*** DATASET RECORDS Section Begins ***

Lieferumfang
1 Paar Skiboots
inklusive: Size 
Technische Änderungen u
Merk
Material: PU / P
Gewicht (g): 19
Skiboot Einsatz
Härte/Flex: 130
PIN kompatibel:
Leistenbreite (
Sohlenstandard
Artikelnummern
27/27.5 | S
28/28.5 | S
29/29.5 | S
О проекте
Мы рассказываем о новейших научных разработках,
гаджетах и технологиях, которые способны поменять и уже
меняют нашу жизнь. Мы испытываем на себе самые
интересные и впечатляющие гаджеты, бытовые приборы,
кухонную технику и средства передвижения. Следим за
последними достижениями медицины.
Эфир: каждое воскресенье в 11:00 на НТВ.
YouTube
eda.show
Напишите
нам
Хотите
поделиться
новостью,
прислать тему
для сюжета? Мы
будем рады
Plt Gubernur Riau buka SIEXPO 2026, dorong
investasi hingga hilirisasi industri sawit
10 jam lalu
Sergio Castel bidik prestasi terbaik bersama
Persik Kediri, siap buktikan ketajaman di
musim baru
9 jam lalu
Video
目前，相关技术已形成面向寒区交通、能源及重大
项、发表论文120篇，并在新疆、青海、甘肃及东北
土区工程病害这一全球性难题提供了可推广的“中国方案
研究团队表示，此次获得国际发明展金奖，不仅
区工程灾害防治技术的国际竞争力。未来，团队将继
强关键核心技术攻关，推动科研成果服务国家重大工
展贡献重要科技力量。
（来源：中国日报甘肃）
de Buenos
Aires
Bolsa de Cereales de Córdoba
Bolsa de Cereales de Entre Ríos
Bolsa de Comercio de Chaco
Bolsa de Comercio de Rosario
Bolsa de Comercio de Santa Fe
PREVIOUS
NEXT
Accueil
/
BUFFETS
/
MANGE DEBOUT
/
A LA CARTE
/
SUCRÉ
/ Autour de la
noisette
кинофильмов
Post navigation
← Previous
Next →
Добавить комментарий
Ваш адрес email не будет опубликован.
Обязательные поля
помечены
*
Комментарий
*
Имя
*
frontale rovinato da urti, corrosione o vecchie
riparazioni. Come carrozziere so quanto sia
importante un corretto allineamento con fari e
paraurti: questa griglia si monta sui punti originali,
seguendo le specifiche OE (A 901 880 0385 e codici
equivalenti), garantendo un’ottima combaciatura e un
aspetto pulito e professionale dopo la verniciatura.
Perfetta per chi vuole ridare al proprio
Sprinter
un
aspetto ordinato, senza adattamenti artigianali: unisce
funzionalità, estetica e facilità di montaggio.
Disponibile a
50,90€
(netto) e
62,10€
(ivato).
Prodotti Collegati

*** DATASET RECORDS Section Ends ***

Whenever the word "Cereales" occurs in a line above, copy that line.

Bolsa de Cereales de Córdoba
Bolsa de Cereales de Entre Ríos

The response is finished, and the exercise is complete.